The problem with setting the bar high is that every time you don’t reach it, it’s seen as a failure rather a one-off instance. Granted, if it happens enough times, it could be indicative of a decline in quality, but peaks and valleys are part of having a long career. The real crime would be a career in which the quality of one’s work never changed at all. That means they never took any risks or went outside their comfort zone; in art, that tends to make for some pretty boring work. If any career is marked by peaks and valleys, it’s that of the Coen Brothers.

Eddie Mannix (Josh Brolin) is a man very good at his job; the job in question being Head of Production at Capitol Pictures. Mannix is currently overseeing the production of the studio’s current prestige picture, a big-budget Roman epic titled Hail Caesar: A Tale of Christ. Between garnering the approval of religious leaders, juggling dueling twin-sister columnists (both played by Tilda Swinton), and mulling over an offer to work for Lockheed, Mannix also has a new worry in the form of Hail Caesar star Baird Whitlock being kidnapped for ransom. Over the next 24 hours, Mannix will lie, cajole, glad-hand, and confess his sins, all in an attempt to keep the gears of the studio moving smoothly.

Hail Caesar! is one of “those kinds” of Coen Brothers films. It isn’t a work of pure genius like Fargo, The Man Who Wasn’t There, or No Country for Old Men; nor does it appear to have the cult appeal of Miller’s Crossing, The Big Lebowski, or O Brother, Where art Thou?. Hail Caesar! falls into the category of “also ran” Coen films; the ones existing in a strange limbo of not being terrible, but not quite memorable either. This includes Intolerable Cruelty, The Ladykillers, and Burn After Reading. These films seem often seem like exercises in which the Coens engage so as to not be rusty when it’s time for their next masterpiece.
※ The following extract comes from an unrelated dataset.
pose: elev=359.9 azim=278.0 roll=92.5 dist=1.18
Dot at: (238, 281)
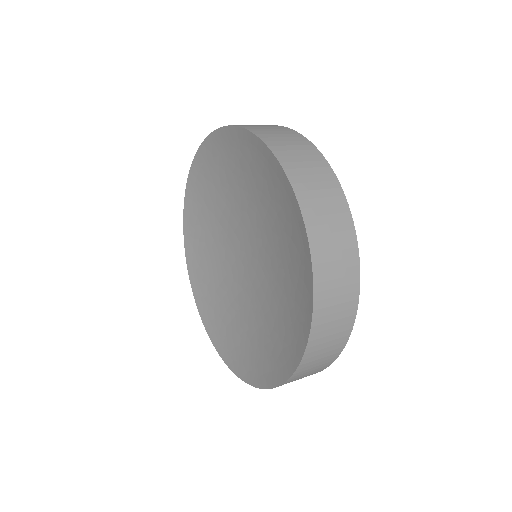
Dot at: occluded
This film has all the pieces of what could make a Coen Brothers masterpiece – some of their regular actors, an obsessive attention to period detail, unresolved plot lines that lead the audience to watch it again – but the pieces don’t really fit. There are moments of gut-busting humor and true pathos, but there’s no real reason to care about any of it. It’s as if the screenplay were a first draft from which they foolishly decided to use for the full production.

To the credit of all involved, everything that works right works very right. In addition to the aforementioned actors, the cast also includes Ralph Fiennes as a stuffy British director, Alden Ehrenreich as a dim cowboy actor, Scarlett Johansson a fast-talking “mermaid” actress and Frances McDormand briefly shows up to steal the one scene she’s in. Michael Gambon’s disembodied narrator is the one cast member who doesn’t fit.

The Coen Brothers’ Hail Caesar! isn’t the prestige picture like its film-within-a-film namesake. It’s just a breezy preview before the Coens’ next big attraction.